-------- Provided information
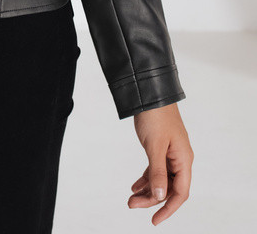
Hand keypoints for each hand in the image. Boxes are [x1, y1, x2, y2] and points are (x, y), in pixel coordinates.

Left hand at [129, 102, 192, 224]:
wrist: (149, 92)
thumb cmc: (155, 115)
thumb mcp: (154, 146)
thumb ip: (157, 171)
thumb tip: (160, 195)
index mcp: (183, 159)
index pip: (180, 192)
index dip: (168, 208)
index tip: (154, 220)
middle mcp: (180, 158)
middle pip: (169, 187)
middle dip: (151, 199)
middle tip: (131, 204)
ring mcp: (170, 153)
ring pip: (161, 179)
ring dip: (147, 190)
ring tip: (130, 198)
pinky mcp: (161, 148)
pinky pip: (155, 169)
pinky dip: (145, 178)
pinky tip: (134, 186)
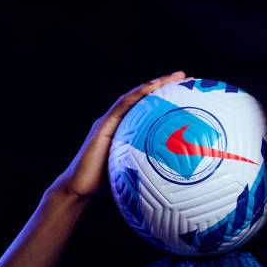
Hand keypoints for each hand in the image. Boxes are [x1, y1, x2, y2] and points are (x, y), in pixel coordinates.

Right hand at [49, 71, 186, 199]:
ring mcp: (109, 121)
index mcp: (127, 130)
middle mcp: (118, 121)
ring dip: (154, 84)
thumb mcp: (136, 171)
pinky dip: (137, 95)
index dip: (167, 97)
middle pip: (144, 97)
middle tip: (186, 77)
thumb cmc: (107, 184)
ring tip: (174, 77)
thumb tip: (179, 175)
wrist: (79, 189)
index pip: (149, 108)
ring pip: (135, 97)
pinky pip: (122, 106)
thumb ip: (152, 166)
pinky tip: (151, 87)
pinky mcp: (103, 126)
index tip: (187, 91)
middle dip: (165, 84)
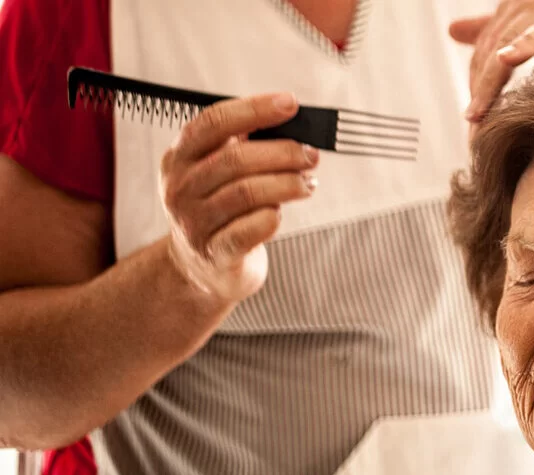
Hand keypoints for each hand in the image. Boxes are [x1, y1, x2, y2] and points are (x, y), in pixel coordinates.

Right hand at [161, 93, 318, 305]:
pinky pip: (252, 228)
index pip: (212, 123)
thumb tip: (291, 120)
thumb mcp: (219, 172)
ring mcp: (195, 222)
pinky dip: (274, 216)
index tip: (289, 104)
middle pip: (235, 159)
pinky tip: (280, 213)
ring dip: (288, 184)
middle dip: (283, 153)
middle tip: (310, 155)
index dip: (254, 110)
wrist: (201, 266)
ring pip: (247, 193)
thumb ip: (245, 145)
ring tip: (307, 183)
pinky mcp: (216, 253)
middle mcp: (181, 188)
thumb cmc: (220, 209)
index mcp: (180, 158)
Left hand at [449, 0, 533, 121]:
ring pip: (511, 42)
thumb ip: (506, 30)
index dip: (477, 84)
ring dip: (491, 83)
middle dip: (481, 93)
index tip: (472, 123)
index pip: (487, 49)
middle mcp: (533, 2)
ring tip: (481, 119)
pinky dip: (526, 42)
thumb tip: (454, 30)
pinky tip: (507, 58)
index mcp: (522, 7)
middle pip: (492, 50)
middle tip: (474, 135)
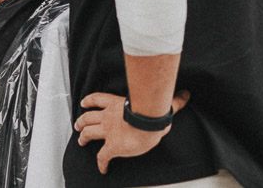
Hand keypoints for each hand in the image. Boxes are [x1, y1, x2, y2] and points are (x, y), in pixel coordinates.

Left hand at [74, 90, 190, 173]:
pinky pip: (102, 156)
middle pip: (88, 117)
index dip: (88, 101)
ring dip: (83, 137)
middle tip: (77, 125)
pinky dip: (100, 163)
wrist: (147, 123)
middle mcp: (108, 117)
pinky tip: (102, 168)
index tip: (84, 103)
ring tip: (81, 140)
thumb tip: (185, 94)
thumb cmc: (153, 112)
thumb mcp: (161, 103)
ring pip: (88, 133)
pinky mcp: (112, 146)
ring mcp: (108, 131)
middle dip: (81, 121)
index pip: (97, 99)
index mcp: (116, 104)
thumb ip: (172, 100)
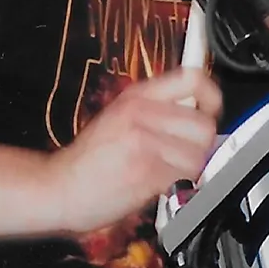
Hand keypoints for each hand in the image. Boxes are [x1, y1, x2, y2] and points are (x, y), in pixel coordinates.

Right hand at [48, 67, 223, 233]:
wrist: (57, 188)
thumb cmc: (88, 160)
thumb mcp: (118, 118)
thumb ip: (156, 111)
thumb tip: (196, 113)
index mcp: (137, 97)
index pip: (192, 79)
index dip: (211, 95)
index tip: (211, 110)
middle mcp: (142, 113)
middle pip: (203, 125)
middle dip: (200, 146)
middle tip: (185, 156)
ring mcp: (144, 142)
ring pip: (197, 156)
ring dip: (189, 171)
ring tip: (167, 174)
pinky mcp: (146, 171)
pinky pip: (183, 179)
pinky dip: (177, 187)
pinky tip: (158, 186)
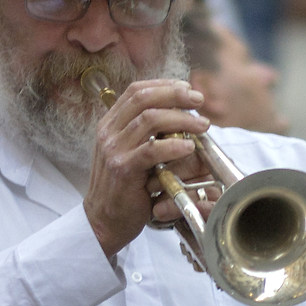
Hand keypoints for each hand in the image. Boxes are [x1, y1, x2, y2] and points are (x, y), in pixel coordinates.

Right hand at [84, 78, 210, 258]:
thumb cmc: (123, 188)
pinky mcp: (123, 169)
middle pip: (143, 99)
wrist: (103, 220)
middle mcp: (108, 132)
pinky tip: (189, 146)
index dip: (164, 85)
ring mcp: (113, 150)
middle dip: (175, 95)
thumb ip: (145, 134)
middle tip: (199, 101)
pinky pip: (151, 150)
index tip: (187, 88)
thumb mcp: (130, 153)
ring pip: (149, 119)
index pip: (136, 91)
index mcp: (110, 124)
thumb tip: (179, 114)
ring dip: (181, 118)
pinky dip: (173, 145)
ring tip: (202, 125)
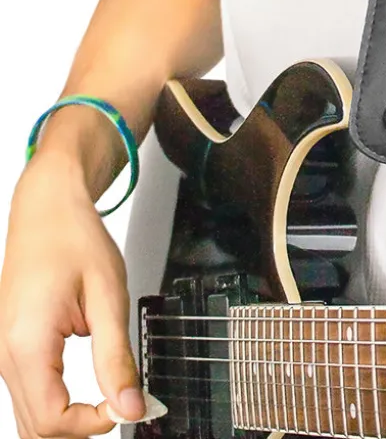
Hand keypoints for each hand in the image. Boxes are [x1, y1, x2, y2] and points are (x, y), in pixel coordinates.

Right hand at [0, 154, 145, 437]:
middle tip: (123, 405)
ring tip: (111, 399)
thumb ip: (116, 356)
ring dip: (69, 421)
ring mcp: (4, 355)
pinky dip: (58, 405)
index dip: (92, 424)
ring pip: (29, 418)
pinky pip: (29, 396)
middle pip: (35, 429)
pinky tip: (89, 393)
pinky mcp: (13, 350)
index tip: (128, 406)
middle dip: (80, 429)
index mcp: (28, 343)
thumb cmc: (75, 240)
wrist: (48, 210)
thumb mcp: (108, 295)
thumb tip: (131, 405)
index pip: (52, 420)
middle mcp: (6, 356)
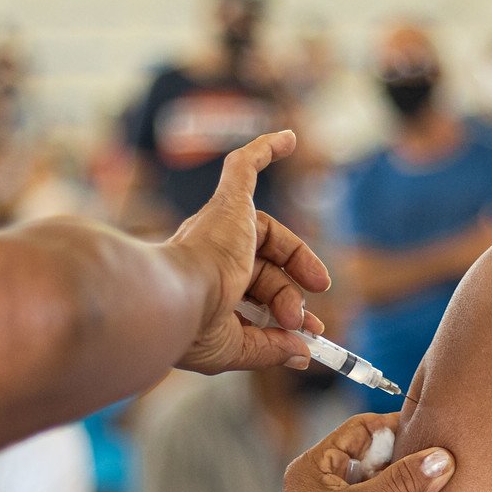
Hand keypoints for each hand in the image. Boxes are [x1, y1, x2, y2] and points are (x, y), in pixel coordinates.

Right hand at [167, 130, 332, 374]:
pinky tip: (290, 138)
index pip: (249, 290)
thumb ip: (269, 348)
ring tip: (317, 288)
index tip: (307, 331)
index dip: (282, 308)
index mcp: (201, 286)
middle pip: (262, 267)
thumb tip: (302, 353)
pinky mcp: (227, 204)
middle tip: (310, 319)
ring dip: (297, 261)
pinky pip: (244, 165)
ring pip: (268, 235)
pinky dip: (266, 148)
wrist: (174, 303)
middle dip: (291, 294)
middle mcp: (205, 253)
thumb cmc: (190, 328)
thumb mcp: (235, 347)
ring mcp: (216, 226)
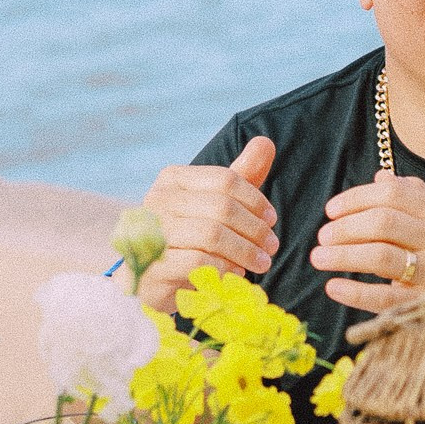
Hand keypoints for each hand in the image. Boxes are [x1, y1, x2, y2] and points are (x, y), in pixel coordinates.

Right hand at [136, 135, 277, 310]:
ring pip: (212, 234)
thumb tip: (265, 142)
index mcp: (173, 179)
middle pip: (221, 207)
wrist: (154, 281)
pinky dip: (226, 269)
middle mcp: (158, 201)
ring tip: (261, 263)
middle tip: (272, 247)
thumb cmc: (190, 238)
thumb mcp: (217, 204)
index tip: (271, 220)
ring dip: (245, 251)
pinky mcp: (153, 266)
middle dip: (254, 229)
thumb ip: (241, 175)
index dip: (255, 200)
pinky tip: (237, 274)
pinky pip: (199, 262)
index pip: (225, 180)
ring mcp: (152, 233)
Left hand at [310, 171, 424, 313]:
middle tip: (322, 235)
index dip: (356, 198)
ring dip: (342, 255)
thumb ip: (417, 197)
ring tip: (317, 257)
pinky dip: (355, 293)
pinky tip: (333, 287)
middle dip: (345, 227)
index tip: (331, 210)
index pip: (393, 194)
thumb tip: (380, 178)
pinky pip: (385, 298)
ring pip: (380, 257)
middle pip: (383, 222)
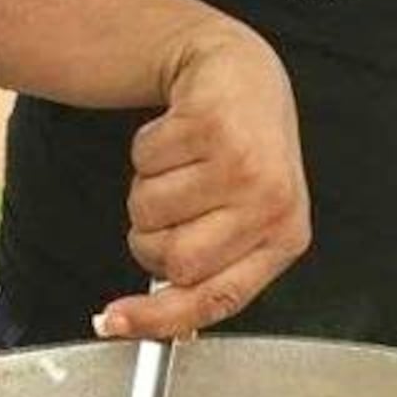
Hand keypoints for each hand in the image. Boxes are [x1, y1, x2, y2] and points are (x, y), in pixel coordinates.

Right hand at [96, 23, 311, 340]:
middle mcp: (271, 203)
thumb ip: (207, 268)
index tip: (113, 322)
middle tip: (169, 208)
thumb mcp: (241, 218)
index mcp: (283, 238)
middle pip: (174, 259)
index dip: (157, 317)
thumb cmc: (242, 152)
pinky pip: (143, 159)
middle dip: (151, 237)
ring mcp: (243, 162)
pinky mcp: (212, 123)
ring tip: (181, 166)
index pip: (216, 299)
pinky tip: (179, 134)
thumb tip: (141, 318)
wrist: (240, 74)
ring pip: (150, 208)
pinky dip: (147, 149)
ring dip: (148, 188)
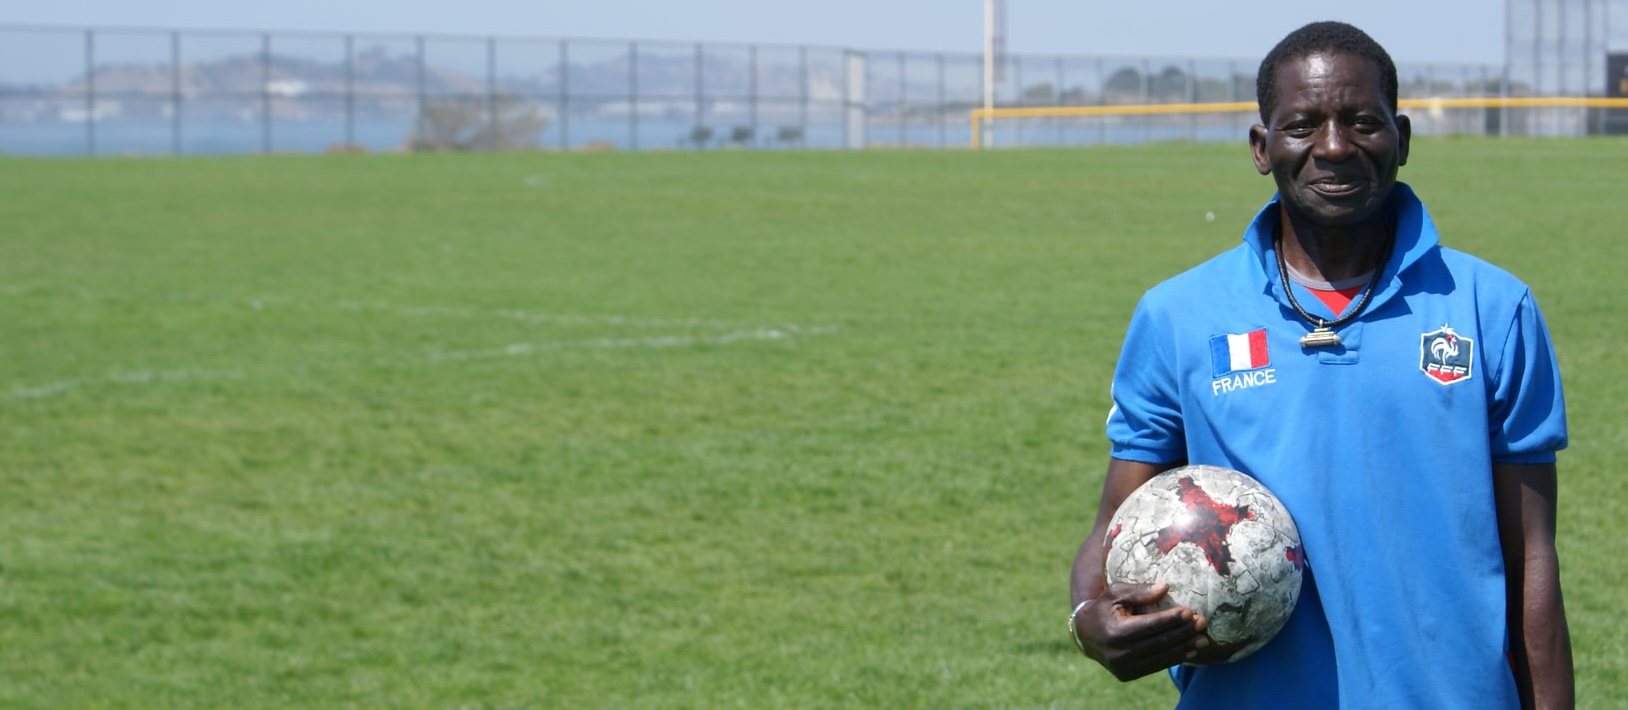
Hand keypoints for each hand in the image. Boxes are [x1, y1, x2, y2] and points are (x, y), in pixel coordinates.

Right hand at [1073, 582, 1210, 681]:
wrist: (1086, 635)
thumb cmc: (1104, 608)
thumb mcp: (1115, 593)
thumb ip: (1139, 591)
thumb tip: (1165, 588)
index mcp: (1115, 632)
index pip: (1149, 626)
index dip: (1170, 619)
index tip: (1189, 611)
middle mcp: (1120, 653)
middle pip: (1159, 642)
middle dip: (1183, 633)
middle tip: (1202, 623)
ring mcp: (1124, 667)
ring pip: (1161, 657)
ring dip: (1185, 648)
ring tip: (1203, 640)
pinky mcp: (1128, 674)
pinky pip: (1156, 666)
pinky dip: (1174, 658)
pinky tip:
----------------
### [Assignment]
Give back exactly the lines above from the one with "ring pip: (212, 234)" through the one with "thumb cmc: (242, 152)", both included. Pictures don't belong in the copy.

### [Result below]
ring pip: (212, 234)
thumb tip: (265, 142)
index mcp: (173, 179)
middle pip: (221, 207)
wrist: (154, 281)
pinky dip: (226, 269)
middle mcp: (158, 201)
ring tip: (261, 263)
middle tip: (272, 247)
thumb cmc: (190, 238)
thumb mcp: (217, 204)
index tip: (271, 220)
ring dip: (245, 251)
pinky mcp: (153, 266)
middle dip: (254, 229)
thumb ip: (241, 175)
index dip: (255, 200)
pinky tip: (237, 274)
pinky pip: (199, 262)
index pip: (225, 180)
ring mcp: (152, 233)
Left hand at [310, 171, 424, 313]:
middle tip: (322, 235)
index dip: (356, 198)
ring dip: (342, 255)
thumb ip: (417, 197)
ring tip: (317, 257)
pinky dip: (355, 293)
pinky tip: (333, 287)
middle dip: (345, 227)
index tip: (331, 210)
index pip: (393, 194)
thumb tip: (380, 178)
pinky pip: (385, 298)
ring pip: (380, 257)
middle pip: (383, 222)
Hand keypoints for each hand in the image. Boxes are [x1, y1, x2, y2] and points are (x, y), in pixel coordinates.

Right hand at [96, 23, 311, 340]:
middle mcp: (271, 203)
thumb ip: (207, 268)
index tip: (113, 322)
middle tip: (169, 208)
thumb mcp: (241, 218)
index mcp: (283, 238)
middle pip: (174, 259)
index dip: (157, 317)
thumb cmc: (242, 152)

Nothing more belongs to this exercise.